LINT, the resultant dataset, comprises 108K knowledge statements across different domains (temporal, locational, natural properties, and capability & advice). This dataset not only serves as a challenging evaluation suite for LLMs but also highlights the performance disparity between humans and models, especially in reasoning tasks formulated with long-tail data.

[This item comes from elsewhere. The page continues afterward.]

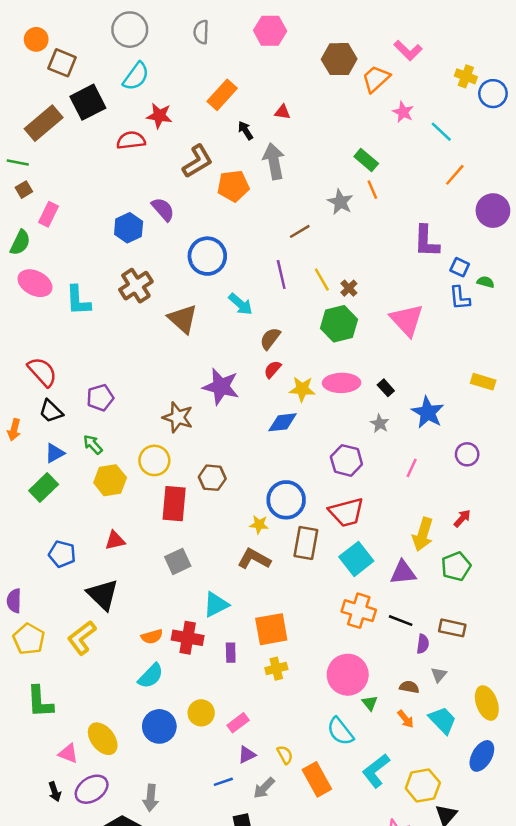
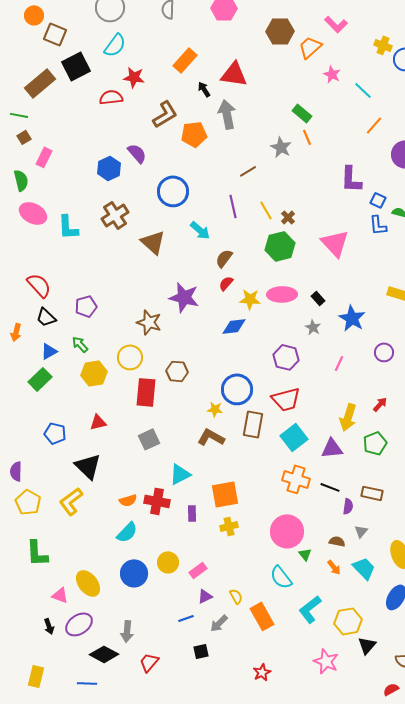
red triangle: (282, 112) -> (234, 74), size x2.0
green semicircle: (20, 243) -> (21, 180), turned -40

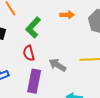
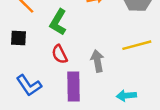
gray arrow: (57, 65) -> (97, 61), turned 60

Figure 3: Distribution of LINK-generated statements on the log-likelihood scale of InstructGPT, contrasting post-hoc reranking and naturally generated long-tail statements.

Implications and Future Directions

The exploration into long-tail knowledge through the LINK framework opens several avenues for further research and practical applications:

• Enhancing Model Robustness: By focusing on less-probable data distributions, the research calls for model training approaches that prioritize these distributions to enhance LLM resilience and performance consistency across varied contexts.
• Informing Data Augmentation Strategies: LINK provides a systematic method for generating challenging data scenarios, instrumental in data augmentation strategies aimed at improving model generalization across rare events or conditions.
• Mitigation of Evaluation Bias: The LINT dataset exemplifies the importance of diversifying the model evaluation process to include scenarios that better approximate the complexities of real-world language use.

Conclusion

"In Search of the Long-Tail" presents a compelling case for the systemic generation of long-tail inferential knowledge. By harnessing logical rules and structured search strategies, it offers a transformative perspective on data generation and model evaluation, pushing the boundary of how LLMs are assessed and improved upon in tackling low-probability scenarios effectively.